Said coach Joel Quenneville: “I think we ended it on a positive note. With Nick’s situation, be excited where you’re going to be at going forward and keep getting better.”
Leddy said the playoff run was still a valuable experience.
“You learn things every year, game in and game out,” Leddy said. “I didn’t play a lot, but we won the Stanley Cup and it’s all about the team. It’s very exciting [that the Hawks want him back]. The city’s unbelievable, and the fan base is, bar none, the best.”
What’s your vector, Viktor?
Another player who saw his ice time decrease in the playoffs is winger Viktor Stalberg, who certainly sounded Thursday like a man who had played his last game in a Hawks uniform. Twice benched by Quenneville during the postseason — at the start of series against the Red Wings and Bruins — Stalberg said he wants a chance to play as a top-six forward getting major minutes. That’s unlikely to happen with the Hawks.
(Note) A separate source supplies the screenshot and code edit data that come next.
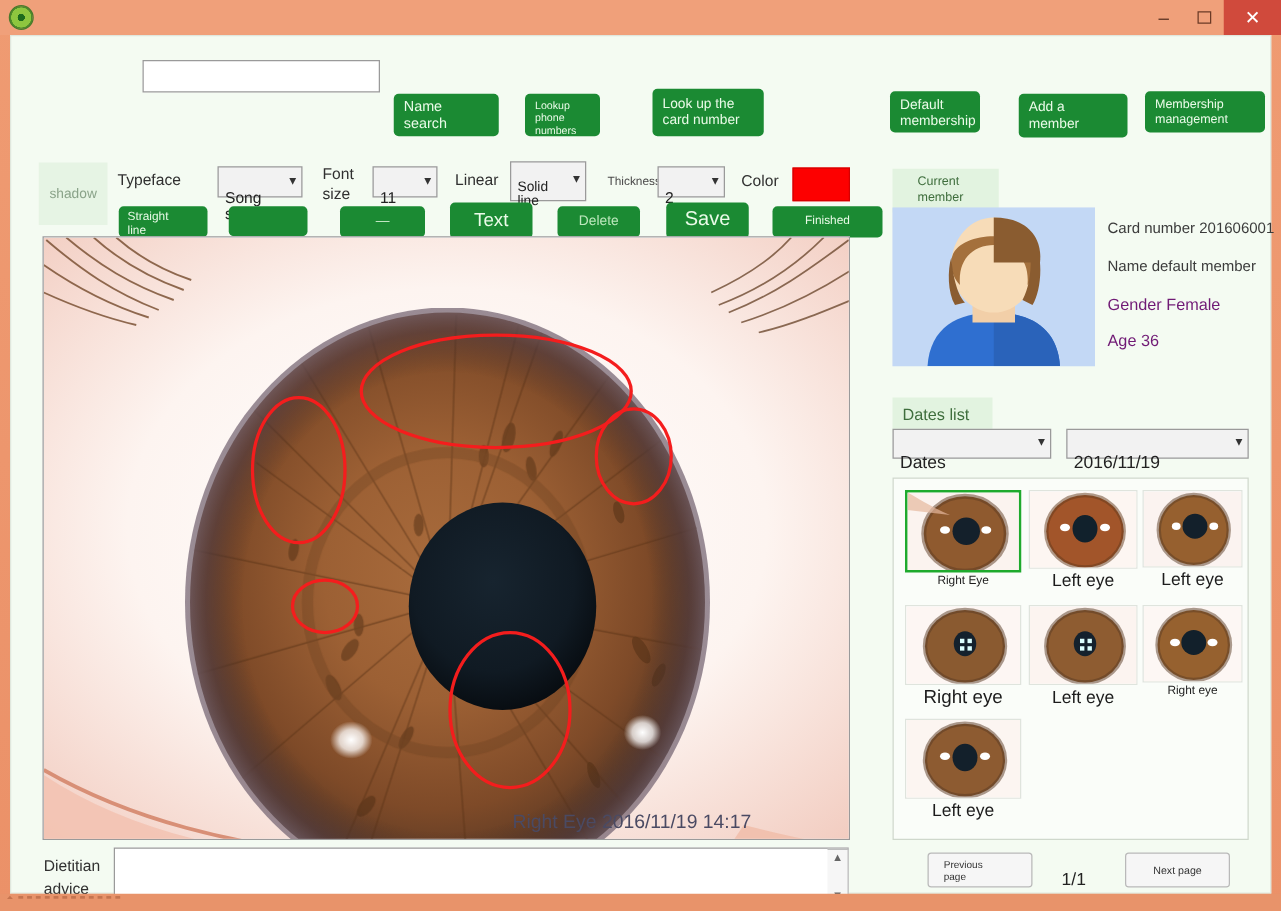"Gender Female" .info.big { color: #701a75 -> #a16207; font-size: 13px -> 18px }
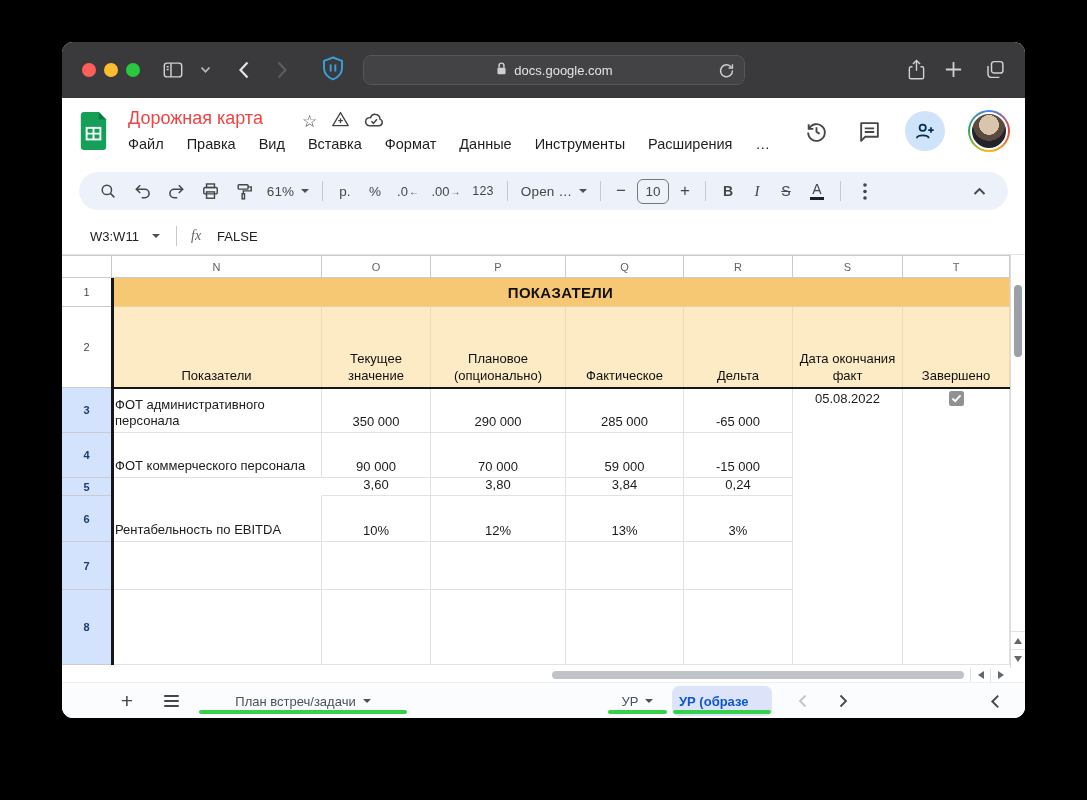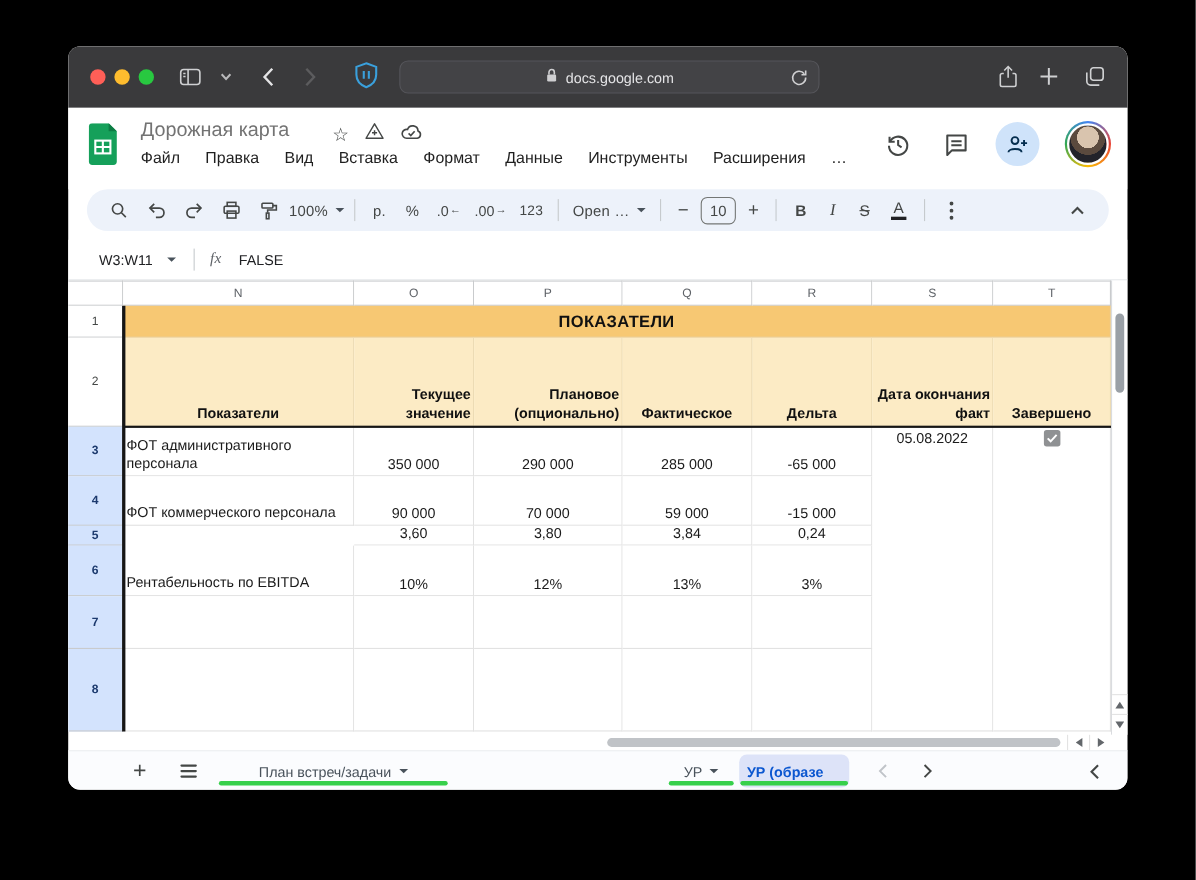"Дорожная карта" .doctitle { color: #737373 -> #ef4444 }
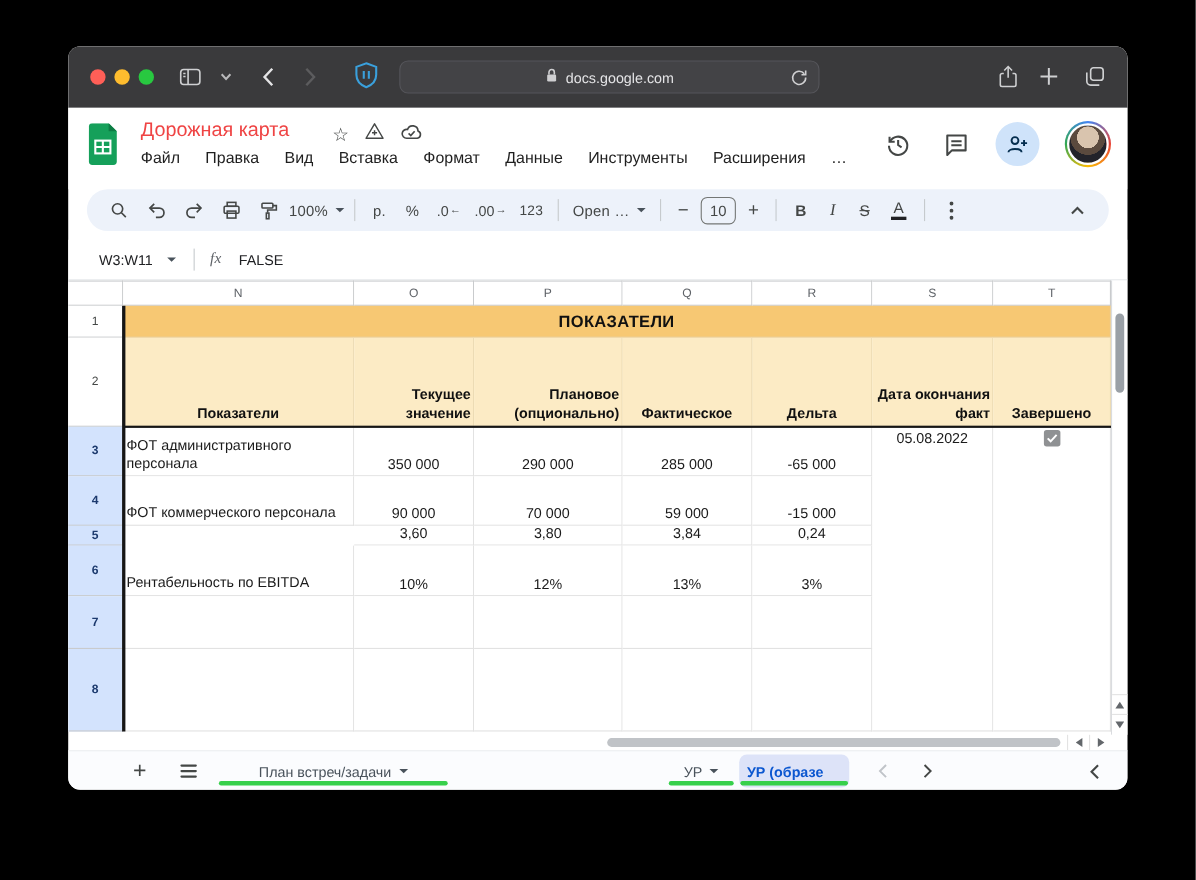"100%" span { text: 100% -> 61% }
“Over the last three years, I showed I deserve to play maybe more than at times I got an opportunity to here,” Stalberg said. “That’s how it is. You’re on one of the best teams, and you have some of the best players in the world in front of you. That’s great, but maybe at some point in your career you want to see what else is out there, and what role you can get, and see how good you can allow yourself to be.”
Stalberg also said “I love it here” and wouldn’t rule out a return completely. He has yet to speak with his agent or Bowman.
“I didn’t take the conversation last night at the bar, let’s put it that way,” he said laughing.
Weighing their options
Marcus Kruger, Michal Handzus and Michal Rozsival have expressed interest in returning to the Hawks. Kruger is a restricted free agent while Handzus and Rozsival are unrestricted.
“I’d love to stay here. I love this place, I love this organization,” Kruger said. “We’ll see if they want me to be here. I’m so glad I got the chance to play here with these guys in this organization. They’ve been top-class in everything.”
After going 17-1, goaltender Ray Emery could command more than the Hawks want to pay a backup. The Hawks also signed Finnish star goaltender Antti Raanta, who could compete for a spot right away.
“Hopefully, he can adjust to North America quickly,” Bowman said. “Something that takes a little bit of time. We’re not trying to rush him into anything.”
Jamal Mayers is considering going out on top, having finally won a Stanley Cup at 38.
“Climbing the mountain and seeing over the top may have changed things a little bit for me,” Mayers said. “That’ll play itself out in the next couple of weeks. But if I do walk away, I can do that as a champion. Not many can say that.”